The full account may be read here.
A young man and his curiosity take him through a door – behind which are both an absence and a fullness. There are a large variety of doors within our lives – some are marked by time and place – others inexpressible except in the silence of the heart. There are a number of stories told of doors in the life of the Church. St. Mary of Egypt, a prostitute and drunkard, found herself unable to enter the door of the Church of the Resurrection in Jerusalem – prevented by an unseen hand. The obstacle of that doorway became the occasion for her conversion. The patriarch Jacob’s dream-encounter with a ladder to heaven is greeted upon waking with the exclamation, “This is none other than the gate of heaven!” Jacob enters into covenant with God.
Like Jacob’s dream, not all doors are physical. My own “doorway” was the first time I heard Rachmaninov’s Vespers. It was being played on the radio – and I heard it by chance.

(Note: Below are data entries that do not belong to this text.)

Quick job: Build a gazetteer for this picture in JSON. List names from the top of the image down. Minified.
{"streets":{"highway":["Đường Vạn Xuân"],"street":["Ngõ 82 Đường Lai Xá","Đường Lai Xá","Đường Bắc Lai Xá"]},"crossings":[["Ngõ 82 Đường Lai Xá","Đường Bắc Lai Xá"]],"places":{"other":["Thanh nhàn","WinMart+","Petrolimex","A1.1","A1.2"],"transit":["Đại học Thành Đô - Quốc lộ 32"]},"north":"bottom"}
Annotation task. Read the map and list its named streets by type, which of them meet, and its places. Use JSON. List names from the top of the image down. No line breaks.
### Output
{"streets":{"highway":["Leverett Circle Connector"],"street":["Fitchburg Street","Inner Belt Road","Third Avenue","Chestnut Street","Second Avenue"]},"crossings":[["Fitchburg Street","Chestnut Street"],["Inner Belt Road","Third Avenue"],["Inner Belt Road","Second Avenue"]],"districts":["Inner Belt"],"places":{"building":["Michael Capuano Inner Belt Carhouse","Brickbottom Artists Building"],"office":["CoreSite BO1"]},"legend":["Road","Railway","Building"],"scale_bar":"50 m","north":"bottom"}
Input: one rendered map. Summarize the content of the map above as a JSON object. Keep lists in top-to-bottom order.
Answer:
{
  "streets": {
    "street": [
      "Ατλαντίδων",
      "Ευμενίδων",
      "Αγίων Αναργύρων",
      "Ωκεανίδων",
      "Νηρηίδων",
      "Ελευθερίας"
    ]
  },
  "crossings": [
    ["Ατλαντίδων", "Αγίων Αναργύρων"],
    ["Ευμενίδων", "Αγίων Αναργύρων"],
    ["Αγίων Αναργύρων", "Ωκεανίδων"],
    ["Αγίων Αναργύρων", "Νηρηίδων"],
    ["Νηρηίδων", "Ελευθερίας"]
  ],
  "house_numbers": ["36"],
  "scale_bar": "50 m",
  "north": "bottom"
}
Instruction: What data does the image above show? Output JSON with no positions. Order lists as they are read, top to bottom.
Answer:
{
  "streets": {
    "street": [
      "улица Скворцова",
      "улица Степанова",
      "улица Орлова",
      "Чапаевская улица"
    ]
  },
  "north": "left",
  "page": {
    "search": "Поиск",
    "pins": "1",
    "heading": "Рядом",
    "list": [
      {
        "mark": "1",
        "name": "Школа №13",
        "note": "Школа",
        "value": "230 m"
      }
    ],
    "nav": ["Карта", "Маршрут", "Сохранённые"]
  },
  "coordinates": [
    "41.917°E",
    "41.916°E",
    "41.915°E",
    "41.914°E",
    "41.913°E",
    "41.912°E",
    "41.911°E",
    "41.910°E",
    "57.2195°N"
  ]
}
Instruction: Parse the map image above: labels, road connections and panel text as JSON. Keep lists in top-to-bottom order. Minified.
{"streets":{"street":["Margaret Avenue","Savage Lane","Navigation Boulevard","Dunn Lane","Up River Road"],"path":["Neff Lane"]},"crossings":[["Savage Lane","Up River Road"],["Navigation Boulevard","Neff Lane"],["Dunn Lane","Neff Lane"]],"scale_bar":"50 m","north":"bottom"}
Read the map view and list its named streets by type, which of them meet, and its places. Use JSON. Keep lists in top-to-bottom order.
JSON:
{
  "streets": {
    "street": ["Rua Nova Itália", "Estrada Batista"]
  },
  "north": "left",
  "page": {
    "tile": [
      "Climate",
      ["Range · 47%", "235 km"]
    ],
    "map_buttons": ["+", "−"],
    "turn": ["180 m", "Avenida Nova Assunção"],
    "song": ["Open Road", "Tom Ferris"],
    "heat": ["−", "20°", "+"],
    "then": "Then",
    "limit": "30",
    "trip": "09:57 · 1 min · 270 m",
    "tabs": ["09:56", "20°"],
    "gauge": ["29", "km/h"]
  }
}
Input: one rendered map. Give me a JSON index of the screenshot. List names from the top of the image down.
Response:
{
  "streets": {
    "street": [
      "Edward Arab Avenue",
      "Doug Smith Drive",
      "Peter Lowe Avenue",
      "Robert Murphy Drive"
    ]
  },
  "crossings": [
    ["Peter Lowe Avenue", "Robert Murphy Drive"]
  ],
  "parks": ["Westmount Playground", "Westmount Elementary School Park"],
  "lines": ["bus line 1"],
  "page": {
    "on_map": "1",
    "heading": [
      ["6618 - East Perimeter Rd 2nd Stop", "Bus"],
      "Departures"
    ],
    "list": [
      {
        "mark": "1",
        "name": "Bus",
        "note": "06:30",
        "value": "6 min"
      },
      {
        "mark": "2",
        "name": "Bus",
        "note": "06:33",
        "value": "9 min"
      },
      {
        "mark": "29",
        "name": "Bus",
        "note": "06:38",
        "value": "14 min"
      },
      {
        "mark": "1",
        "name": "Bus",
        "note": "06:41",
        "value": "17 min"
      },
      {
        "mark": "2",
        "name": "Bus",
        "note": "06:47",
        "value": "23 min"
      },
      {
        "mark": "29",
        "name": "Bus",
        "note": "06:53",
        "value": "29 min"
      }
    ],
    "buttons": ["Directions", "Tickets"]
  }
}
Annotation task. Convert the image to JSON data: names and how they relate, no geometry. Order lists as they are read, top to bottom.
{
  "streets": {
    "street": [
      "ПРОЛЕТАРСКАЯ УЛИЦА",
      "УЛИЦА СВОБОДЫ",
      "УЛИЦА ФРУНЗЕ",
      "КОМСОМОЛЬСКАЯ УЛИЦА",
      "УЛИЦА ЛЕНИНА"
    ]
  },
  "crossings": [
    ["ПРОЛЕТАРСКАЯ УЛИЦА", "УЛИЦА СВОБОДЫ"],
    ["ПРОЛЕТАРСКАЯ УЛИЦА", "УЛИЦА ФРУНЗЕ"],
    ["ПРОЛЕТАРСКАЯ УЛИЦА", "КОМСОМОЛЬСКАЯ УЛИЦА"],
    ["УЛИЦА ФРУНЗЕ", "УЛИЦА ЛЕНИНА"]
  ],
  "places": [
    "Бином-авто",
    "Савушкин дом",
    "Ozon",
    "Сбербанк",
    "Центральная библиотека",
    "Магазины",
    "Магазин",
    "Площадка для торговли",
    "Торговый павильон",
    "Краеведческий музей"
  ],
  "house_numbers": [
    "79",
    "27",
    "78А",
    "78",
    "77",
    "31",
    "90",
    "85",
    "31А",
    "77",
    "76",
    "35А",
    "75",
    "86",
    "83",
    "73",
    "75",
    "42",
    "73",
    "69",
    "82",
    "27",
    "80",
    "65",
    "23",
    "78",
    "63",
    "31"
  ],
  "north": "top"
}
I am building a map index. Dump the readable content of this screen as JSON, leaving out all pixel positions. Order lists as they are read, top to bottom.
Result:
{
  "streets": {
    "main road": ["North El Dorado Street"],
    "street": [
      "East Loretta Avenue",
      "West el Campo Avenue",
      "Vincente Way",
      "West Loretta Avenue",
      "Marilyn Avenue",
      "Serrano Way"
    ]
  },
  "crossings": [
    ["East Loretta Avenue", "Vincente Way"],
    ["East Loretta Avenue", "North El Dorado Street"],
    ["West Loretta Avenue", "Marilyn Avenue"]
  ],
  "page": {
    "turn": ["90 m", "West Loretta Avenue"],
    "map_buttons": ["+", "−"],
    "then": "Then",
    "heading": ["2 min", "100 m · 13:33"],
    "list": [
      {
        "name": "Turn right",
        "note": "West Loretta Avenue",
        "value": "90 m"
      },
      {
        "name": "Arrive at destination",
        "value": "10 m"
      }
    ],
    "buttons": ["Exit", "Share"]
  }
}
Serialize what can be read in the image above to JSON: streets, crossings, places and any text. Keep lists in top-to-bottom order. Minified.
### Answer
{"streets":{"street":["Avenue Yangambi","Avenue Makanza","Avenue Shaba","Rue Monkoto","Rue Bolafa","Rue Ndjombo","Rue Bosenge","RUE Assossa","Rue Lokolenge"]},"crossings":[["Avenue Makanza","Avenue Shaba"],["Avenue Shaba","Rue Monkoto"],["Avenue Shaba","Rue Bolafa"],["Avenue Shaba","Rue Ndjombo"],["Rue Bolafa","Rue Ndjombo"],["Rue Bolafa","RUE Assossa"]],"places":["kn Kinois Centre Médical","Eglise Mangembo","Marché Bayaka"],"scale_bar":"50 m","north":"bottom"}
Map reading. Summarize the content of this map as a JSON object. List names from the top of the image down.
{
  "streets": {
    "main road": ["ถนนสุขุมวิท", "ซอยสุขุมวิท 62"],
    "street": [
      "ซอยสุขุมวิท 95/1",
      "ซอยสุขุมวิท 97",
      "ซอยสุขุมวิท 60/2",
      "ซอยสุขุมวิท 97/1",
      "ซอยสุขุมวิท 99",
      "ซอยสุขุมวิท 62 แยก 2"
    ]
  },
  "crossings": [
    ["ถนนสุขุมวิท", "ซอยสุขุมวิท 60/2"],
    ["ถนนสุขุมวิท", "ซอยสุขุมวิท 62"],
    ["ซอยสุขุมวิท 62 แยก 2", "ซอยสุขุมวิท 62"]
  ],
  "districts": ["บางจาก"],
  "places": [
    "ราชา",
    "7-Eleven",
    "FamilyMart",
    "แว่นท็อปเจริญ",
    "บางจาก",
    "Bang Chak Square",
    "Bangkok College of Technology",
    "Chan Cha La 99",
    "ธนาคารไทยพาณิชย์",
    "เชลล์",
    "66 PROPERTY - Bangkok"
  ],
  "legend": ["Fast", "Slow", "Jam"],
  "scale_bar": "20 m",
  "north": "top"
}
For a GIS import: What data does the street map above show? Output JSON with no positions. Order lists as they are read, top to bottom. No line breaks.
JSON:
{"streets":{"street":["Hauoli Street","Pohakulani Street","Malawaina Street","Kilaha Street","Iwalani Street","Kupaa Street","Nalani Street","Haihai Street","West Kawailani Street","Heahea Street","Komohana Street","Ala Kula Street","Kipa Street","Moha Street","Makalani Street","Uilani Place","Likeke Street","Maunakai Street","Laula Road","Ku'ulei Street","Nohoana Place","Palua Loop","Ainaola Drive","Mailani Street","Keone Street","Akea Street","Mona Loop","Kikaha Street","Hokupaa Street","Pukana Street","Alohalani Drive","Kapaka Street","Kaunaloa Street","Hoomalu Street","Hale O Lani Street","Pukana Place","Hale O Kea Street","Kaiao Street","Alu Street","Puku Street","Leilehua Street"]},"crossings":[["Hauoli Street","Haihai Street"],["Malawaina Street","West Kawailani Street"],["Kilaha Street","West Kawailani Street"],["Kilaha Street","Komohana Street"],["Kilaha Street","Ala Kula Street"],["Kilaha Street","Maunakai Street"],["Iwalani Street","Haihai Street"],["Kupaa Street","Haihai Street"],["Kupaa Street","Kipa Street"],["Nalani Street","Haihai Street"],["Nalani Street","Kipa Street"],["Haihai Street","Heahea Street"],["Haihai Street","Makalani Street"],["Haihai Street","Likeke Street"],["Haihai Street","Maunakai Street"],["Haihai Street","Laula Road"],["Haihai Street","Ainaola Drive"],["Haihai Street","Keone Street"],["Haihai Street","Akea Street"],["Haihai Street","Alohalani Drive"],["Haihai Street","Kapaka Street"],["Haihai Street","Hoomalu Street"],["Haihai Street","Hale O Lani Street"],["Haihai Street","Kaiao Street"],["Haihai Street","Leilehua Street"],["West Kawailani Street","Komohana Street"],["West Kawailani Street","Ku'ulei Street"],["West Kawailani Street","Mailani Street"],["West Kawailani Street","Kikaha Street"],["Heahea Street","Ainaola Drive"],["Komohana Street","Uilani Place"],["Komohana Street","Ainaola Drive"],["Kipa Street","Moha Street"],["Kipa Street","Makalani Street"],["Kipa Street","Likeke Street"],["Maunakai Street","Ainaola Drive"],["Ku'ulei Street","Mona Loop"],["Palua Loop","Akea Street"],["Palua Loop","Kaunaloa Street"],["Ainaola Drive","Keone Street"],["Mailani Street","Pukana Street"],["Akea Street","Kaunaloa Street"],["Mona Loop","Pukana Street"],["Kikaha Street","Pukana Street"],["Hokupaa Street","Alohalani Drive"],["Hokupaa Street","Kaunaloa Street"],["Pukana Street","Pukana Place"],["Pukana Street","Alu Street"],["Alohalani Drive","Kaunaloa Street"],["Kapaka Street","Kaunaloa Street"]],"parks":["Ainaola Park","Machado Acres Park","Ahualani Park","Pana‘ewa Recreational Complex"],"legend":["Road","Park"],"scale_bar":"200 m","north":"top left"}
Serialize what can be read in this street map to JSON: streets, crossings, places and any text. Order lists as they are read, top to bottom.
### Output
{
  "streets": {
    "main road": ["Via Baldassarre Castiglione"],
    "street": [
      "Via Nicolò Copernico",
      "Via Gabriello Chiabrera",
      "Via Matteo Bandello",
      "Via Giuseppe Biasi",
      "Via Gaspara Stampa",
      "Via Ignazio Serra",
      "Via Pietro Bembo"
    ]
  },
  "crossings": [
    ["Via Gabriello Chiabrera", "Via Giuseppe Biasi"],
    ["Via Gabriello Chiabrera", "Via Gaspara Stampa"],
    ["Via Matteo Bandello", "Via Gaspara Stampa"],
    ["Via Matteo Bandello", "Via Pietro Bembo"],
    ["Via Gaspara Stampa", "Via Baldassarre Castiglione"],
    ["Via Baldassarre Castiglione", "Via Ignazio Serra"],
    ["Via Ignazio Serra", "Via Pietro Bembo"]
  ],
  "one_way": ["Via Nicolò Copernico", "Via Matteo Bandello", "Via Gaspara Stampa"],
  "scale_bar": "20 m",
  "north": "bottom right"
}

Both my wife and myself were utterly struck by the music. We listened carefully until it ended, wanting above all to find out what music this was. It was like nothing I had heard before – and opened the door to a deep longing that years later found its fulfillment in the Orthodox Church.
Doors commonly play a large role in the services of the Orthodox Church. The doors of the iconostasis open and close both for practical reasons and for mystical reasons (frequently “practicality” carries a mystery within). The doors are not essential – liturgies have been celebrated without them – but the doors of the heart are utterly essential – we cannot enter the Kingdom of God except we go through them.
Christ refers to Himself as “the Door,” and encourages us to “knock.”
In my experience, the doors of the heart are rather exceptional. We are not always able to find them (or certainly not without difficulty). They are encounters with God and His kingdom and are thus not subject to our beck and call. Instead, such doors are a call to us, an invitation to enter.
Lift up your heads, O you gates!
Lift up, you everlasting doors!
And the King of glory shall come in.
Who is this King of glory?
The Lord of hosts, He is the King of glory (Psalm 24:9-10).